** Start of Reading text **

More on Cartoons and our visit with Louis Masur

Our day began with a seminar from political cartoonist expert Richard West explaining lithography and other 19th century cartoon work.  West is the owner of Periodyssey, a western Massachusetts-based business dealing in older American periodicals.

Lithographic cartoons appeared in the 1820s, eventually replacing the more expensive copper plate engravings.  The cost and time of production was so much cheaper that talented artists in larger numbers began to come to the career.  The field was dominated by H. R. Robinson, John Childs, O. H. Bailey, and of course Currier and Ives.  The Civil War period saw about 200 lithographs produced, with about half coming from the workshops of Currier and Ives.  West discussed several additional sources of political cartoons, including Punch and Fun.  Vanity Fair was the only comic weekly published at the beginning of the war and political cartoons were generally published on the backs of illustrated news editions.  Additional sources included six New York based humor magazines with an additional two starting up printing during the war years.

West gave us a chronological overview of the cartoons, starting with the election of 1860.  These cartoons run the gambit of portraying the candidate in ways that modern political junkies are no doubt familiar to fairly blatant racist cartoons like “Heir to the Throne.”  This cartoon, highlighting what West called “the pizza and beer” of the day, was a humorous look at Abe Lincoln devouring opponents.  The timidity of James Buchanan’s leadership is clearly on display in “South Carolina’s Ultimatum,” but so too is the foolish nature of South Carolina’s decision to secede!  When Abe Lincoln came into Washington, DC there were concerns about assassination attempts – this image poked fun at Lincoln’s caution.  Once Lincoln was in office, his main commander was initially seen as strong enough to hold Jefferson Davis at bay.  Finally, there was some sympathy towards the South as they are viewed in this piece as foolhardy – there’s nothing angry in the cartoon, but rather a note that indicates leadership must be a bit stronger to keep the southern states in the union.

In discussing ribald imagery, West used several examples that were of varying degrees of “offensiveness” to both the nineteenth century and modern day viewer.  This piece from the 1852 presidential election is both visually funny and pushes the bounds of good taste with a double entendre.  Another example, also featuring Winfield Scott poked fun at Scott’s age, strategy for defeating the south, and held a clear double meaning about opinions on Jefferson Davis and the respect with which he should be regarded.

** End of Reading text **
** Start of Given information **

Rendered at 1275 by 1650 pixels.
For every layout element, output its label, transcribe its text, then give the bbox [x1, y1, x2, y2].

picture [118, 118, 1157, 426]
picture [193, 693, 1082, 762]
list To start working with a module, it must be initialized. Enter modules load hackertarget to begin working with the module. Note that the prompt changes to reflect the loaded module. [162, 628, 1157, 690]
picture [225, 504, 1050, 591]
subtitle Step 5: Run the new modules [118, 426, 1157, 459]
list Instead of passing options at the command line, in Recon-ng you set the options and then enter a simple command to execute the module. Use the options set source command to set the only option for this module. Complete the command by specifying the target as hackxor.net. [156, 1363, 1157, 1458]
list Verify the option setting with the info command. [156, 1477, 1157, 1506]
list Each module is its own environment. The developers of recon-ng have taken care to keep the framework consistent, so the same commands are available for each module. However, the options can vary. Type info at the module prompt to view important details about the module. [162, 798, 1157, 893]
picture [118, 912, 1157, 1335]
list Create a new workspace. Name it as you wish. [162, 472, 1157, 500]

** End of Given information **
** Start of Given information **

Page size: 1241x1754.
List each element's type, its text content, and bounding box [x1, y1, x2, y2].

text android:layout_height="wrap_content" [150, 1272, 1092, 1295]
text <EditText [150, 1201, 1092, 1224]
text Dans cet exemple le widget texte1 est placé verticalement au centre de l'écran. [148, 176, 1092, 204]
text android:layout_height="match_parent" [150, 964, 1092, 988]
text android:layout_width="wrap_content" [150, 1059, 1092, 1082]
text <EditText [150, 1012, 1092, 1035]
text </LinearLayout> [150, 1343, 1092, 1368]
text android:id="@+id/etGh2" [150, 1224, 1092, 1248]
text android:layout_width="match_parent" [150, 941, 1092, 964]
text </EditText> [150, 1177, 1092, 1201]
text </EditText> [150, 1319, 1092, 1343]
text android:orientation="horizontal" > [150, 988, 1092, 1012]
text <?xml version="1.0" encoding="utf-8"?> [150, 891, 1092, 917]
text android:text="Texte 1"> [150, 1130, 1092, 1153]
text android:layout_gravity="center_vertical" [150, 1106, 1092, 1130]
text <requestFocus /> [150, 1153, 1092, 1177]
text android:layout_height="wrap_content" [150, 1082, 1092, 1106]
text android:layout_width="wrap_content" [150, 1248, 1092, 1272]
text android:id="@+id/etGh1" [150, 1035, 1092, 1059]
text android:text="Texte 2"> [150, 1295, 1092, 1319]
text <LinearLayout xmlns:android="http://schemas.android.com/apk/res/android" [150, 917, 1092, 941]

** End of Given information **

**Jobs**
• A. Copy the entries from the line containing "Page size: 1241x1754." through the line containing "917, 1092, 941]", including both of those lines, with no changes.
• B. Continue the reading on Civil War–era political cartoons from the point where it ends.

**Solved tasks**
• A.
Page size: 1241x1754.
List each element's type, its text content, and bounding box [x1, y1, x2, y2].

text android:layout_height="wrap_content" [150, 1272, 1092, 1295]
text <EditText [150, 1201, 1092, 1224]
text Dans cet exemple le widget texte1 est placé verticalement au centre de l'écran. [148, 176, 1092, 204]
text android:layout_height="match_parent" [150, 964, 1092, 988]
text android:layout_width="wrap_content" [150, 1059, 1092, 1082]
text <EditText [150, 1012, 1092, 1035]
text </LinearLayout> [150, 1343, 1092, 1368]
text android:id="@+id/etGh2" [150, 1224, 1092, 1248]
text android:layout_width="match_parent" [150, 941, 1092, 964]
text </EditText> [150, 1177, 1092, 1201]
text </EditText> [150, 1319, 1092, 1343]
text android:orientation="horizontal" > [150, 988, 1092, 1012]
text <?xml version="1.0" encoding="utf-8"?> [150, 891, 1092, 917]
text android:text="Texte 1"> [150, 1130, 1092, 1153]
text android:layout_gravity="center_vertical" [150, 1106, 1092, 1130]
text <requestFocus /> [150, 1153, 1092, 1177]
text android:layout_height="wrap_content" [150, 1082, 1092, 1106]
text android:layout_width="wrap_content" [150, 1248, 1092, 1272]
text android:id="@+id/etGh1" [150, 1035, 1092, 1059]
text android:text="Texte 2"> [150, 1295, 1092, 1319]
text <LinearLayout xmlns:android="http://schemas.android.com/apk/res/android" [150, 917, 1092, 941]

• B.
The idea of using images of the devil appealed to cartoonists as well as we can see in several instances.  “The Southern Confederacy, a fact acknowledged by a mighty prince and faithful ally” uses a frightening figure of the devil and demons alongside known imagery of southern leaders, supporters, and markers of warfare.  In “The latest from America or the New York eye duster to be taken every day” which appeared in Punch, the portrayal of Lincoln holds a vaguely demonic look as his unruly hair is brought up to resemble horns.  Adelbart Volck, a rare known artist who was sympathetic to the South, drew this piece critiquing Abraham Lincoln’s Emancipation Proclamation.  In it, he suggests that Lincoln was in league with the devil – in the background pictures of John Brown and the slave rebellion in Santa Domingo hang on the walls.  West explained to us that in reality, Volck’s work was not seen by more than a couple hundred people during the war years.  When his work was reprinted in the 1880s it became much more widely known.  In “Masks and Faces,”  Abraham Lincoln stands accused of being the devil in reality – again the cartoon was a response to the Emancipation Proclamation.

The Emancipation Proclamation -itself could be found to be treated in both a serious manner and a humorous way.   All in all, as West pointed out, there were, no doubt, mixed feelings about the fate of slaves and African Americans in general.

There were a core number of artists who worked on these pieces.  Most of these men worked within a block or two of each other and knew each other, drank together, etc.  The entire publishing industry was running here in New York City, and that is hard on some levels for us to conceive.  William Newman is often asserted as the most important because he was before the public eye the most, though his story was not well known in the aftermath of the war until West did some research.  Frank Bellew was the second most famous and was a great character.  He tended to sign his works with a triangle and apparently he did not feel a lot of passion for his subjects.  Frank Beard , perhaps more famous to us after the war, was a young guy at the beginning of the conflict.

Louis Masur
Pr. Masur reminded us that of course images matter but that the historians in the room need to remember that we cannot become obsessed with using images to only illustrate rather than interpret.  In his talk with us, Masur focused on on images of the runaway in print as well as portrayals of the negro population in the Reconstruction era.

He began with three examples of the runaway taking us from the colonial era with the convention of the profile view and running figure to the early nineteenth century.  A third example played off of these original designs and was the cover to sheet music for “The Fugitve’s Song.”  This choice showed more than just a human profile, but rather a specific person, in this case Frederick Douglass.  All images discussed had these similar ideas of movement, running, carrying clothing, and a somewhat rural scene.  This remained true after using more human features.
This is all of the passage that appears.